■ EXTRACT:

2) Lamination process. The woven fabric is laminated with a non-woven fabric through a hot melt adhesive.
3) Heat treatment. The laminated fabric prepared by the above steps is put into a mesh-belt type oven, with the protruding monofilament facing upwards. A top part of the oven is provided with a far-infrared tube. The far-infrared tube is 6 cm far from a mesh belt, and is at 800° C. During high-temperature irradiation, bent small bumps are formed on a surface of a three-dimensional sandwich mesh fabric that is cut. The mesh belt runs at a speed of 10 m/min. The protruding monofilaments are moved away by a roller. After the heat treatment, the protruding monofilaments have a height of 1-3 mm.
4) Preparation of the anti-slip layer. Anti-slip treatment is performed using foam latex on a back of the non-woven fabric.
5) Cutting. After the anti-slip treatment, the carpet pad is cut according to its size.
6) Hemming. The cut carpet pad is hemmed.

Embodiment 3

This embodiment relates to a heat-treated carpet pad. As shown in FIG. 2 , the carpet pad includes hook layer 1, flock layer 4, and anti-slip layer 3 sequentially from top to bottom. A surface of the hook layer is provided with protruding monofilaments.
The carpet pad is prepared by heat treatment as follows.
1) Selection of a non-woven fabric. A warp-knitted PE woven fabric with a weight of 85 g/m²and a density of 114/63 is taken as a substrate. 140 g/m²PE staple fibers are laid on the substrate, and the substrate is conveyed to an RY1-4000 non-woven fabric needle punching machine. A fiber mesh of the fabric is repeatedly punctured by a needle of the needle punching machine to form a 3 mm high pile layer on one side of the substrate, thereby forming a composite substrate. The needle punching process involves the following parameters: needle density: 15,000 needles/m², stroke frequency 450 times/min; feeding speed 1.8 m/min; and needle stroke 2.1 cm.
2) Tufting process. 20 D polypropylene (PP) monofilaments are tufted on the non-woven fabric. The protruding monofilaments have a height of 6 mm.
3) Heat treatment. The tufted fabric is conveyed to a flame laminating machine through a mesh belt. The tufted fabric is passed through the flame laminating machine at a speed of 16 m/min, and the surface of the tufted fabric is 4 cm far from a flame that is at 780° C. and 3 cm high. After the burning, the fabric is moved away from the flame by a roller. After the heat treatment, the monofilaments have a height of 2-4 mm.
4) Preparation of the anti-slip layer. Anti-slip treatment is performed using an ethyl vinyl acetate (EVA) foam layer on a back of the non-woven fabric.
5) Cutting. After the anti-slip treatment, the carpet pad is cut according to its size.

■ DATA TO PROCESS:
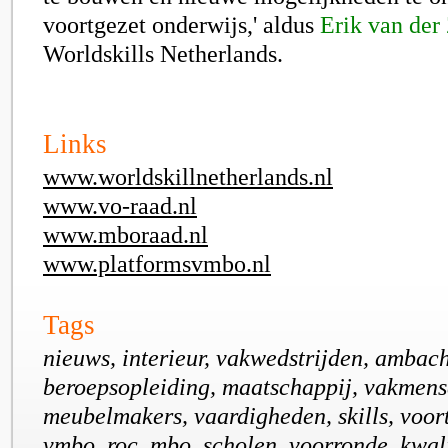
voortgezet onderwijs,' aldus
Erik van der
Worldskills Netherlands.
Links
www.worldskillnetherlands.nl
www.vo-raad.nl
www.mboraad.nl
www.platformsvmbo.nl
Tags
nieuws, interieur, vakwedstrijden, ambach
beroepsopleiding, maatschappij, vakmens
meubelmakers, vaardigheden, skills, voort
vmbo, roc, mbo, scholen, voorronde, kwali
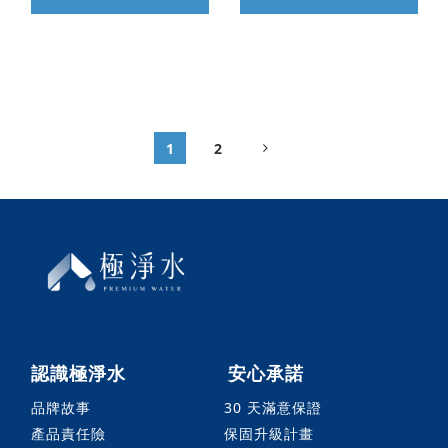
1
2
認識極淨水
安心承諾
品牌故事
30 天滿意保證
產品責任險
保固升級計畫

■ TO DO:
- 1) List the numbered step titles given under Embodiment 3 in the extract, in order.
- 2) Reproduce the records from their beginning through the line that contains "beroepsopleiding, maatschappij, vakmens", with both ends included. Leave the pictures out.

■ ANSWERS FOR THE EXERCISE:
- 1)
1) Selection of a non-woven fabric.
2) Tufting process.
3) Heat treatment.
4) Preparation of the anti-slip layer.
5) Cutting.

- 2)
voortgezet onderwijs,' aldus
Erik van der
Worldskills Netherlands.
Links
www.worldskillnetherlands.nl
www.vo-raad.nl
www.mboraad.nl
www.platformsvmbo.nl
Tags
nieuws, interieur, vakwedstrijden, ambach
beroepsopleiding, maatschappij, vakmens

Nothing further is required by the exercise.